## Tarefa:
Com base no texto sobre o arrendamento do imóvel em Guimarães, explique em uma a três frases como a carta de 12.04.2018 justifica o novo valor mensal da renda de €684,79.
───── Texto fornecido
Os factos 1.1.Os factos, as ocorrências e elementos processuais a considerar na decisão deste recurso são os que já constam do relatório enunciado em I. supra relevando ainda os seguintes factos considerados provados pela 1.ª instância na decisão recorrida: a) Por documento escrito A. F. declarou ceder a L. M., para sua habitação, o gozo do imóvel situado na Rua ...
, em Guimarães, pelo prazo de 1 ano, a começar em 01.01.1966, e contra o pagamento de uma renda anual de 14.400$00, a liquidar em duodécimos de 1.200$00 no 1.º dia do mês a que respeitassem na casa do senhorio; b) O imóvel identificado em a) integra actualmente a herança líquida e indivisa aberta por óbito de A. M., de que a A. é cabeça-de-casal; c) Por óbito do L. M. o direito de gozo foi transmitido para a sua filha, aqui R.; d) O imóvel referido em a) constitui a casa de morada de família dos RR.; e) Em Abril de 2018, fruto de sucessivas actualizações, o valor dos duodécimos mencionados em a) era de €258,29; f) Com data de 12.04.2018 e endereçada a ambos os RR., a A. remeteu-lhes uma (única) carta registada, com AR; g) Lê-se na carta referida em f): “Vem na qualidade de cabeça-de-casal da herança aberta por óbito de seu marido A. M. (...) comunicar-lhes, nos termos e para os efeitos no art. 30.º do NRAU (...) que o contrato de arrendamento fica submetido ao NRAU bem como que - O valor do locado, avaliado nos termos dos artigos 38.º e seguintes do Código do Imposto Municipal sobre Imóveis é de €123.261,01, conforme caderneta predial que se junta, - O valor da renda passa para o montante mensal de €684,79 (...) o que corresponde a 1/15 do valor patrimonial do locado.
──────────
───── Dados
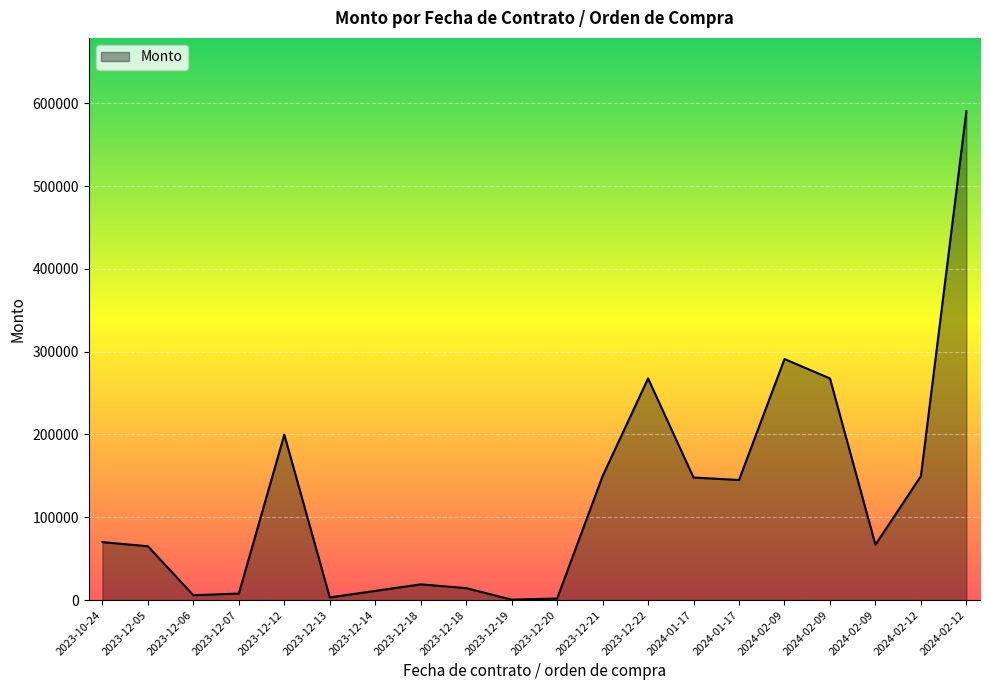

Does the chart have visible grid lines?

Yes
──────────
## Resposta:
A carta justifica o valor de €684,79 mensais por corresponder a 1/15 do valor patrimonial do locado. Esse valor patrimonial, avaliado nos termos dos artigos 38.º e seguintes do Código do Imposto Municipal sobre Imóveis, é de €123.261,01, conforme a caderneta predial junta à carta.